Julian Cooper is now regarded as one of the most original and thought provoking mountain painters working today. For this exhibition he has turned his attention to the Lake District’s slate quarry on Honister Crag, and to that icon of Alpine mountaineering , the Eiger, which he visited in the summer of 2003.
The earliest of his mountain landscapes, from the mid 90’s, were huge canvases painted on site at an altitude of 15,000ft in the Peruvian Andes. These were followed four years later, after an expedition to the Himalayas, with a group of semi-abstract paintings that changed the concentration from the Romantic idea of the mountain as image, to the examination of selected areas of the terrain: the mountain as seen and experienced by the climber.

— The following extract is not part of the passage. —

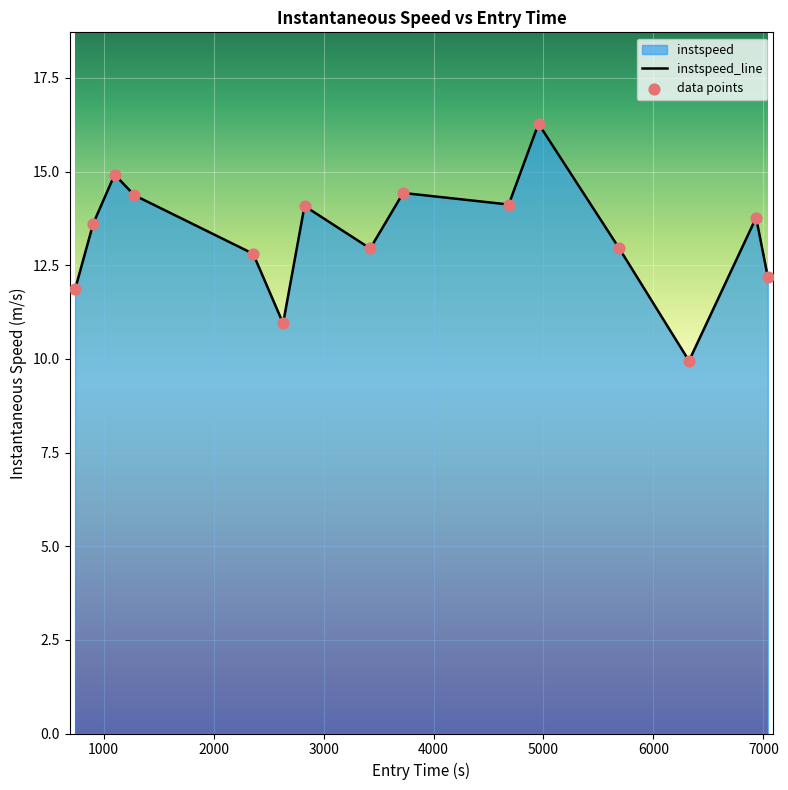

What is the greatest value displayed?

16.3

The Honister and Eiger paintings in this exhibition build on what the Himalayan work had started. Made in the studio, they represent the synthesis of small plein air studies, photographs and memory; where the on-site paintings had captured a superficial likeness, these paintings touch a deeper psychological one. In evidence throughout is the awareness of an artist who has been looking closely at mountain and rock formations for many years and who draws equally on abstract and figurative values to develop a wholly contemporary language to convey a sense of awe when confronted by nature’s elemental powers.
A major retrospective at Museo Nazionale Della Montagna in Turin is now programmed to take place in 16 June - 18 Sepember 2005.
A 22-page catalogue with 11 full colour reproductions and a recorded conversation between Julian Cooper and fellow painter Basil Beattie, is available.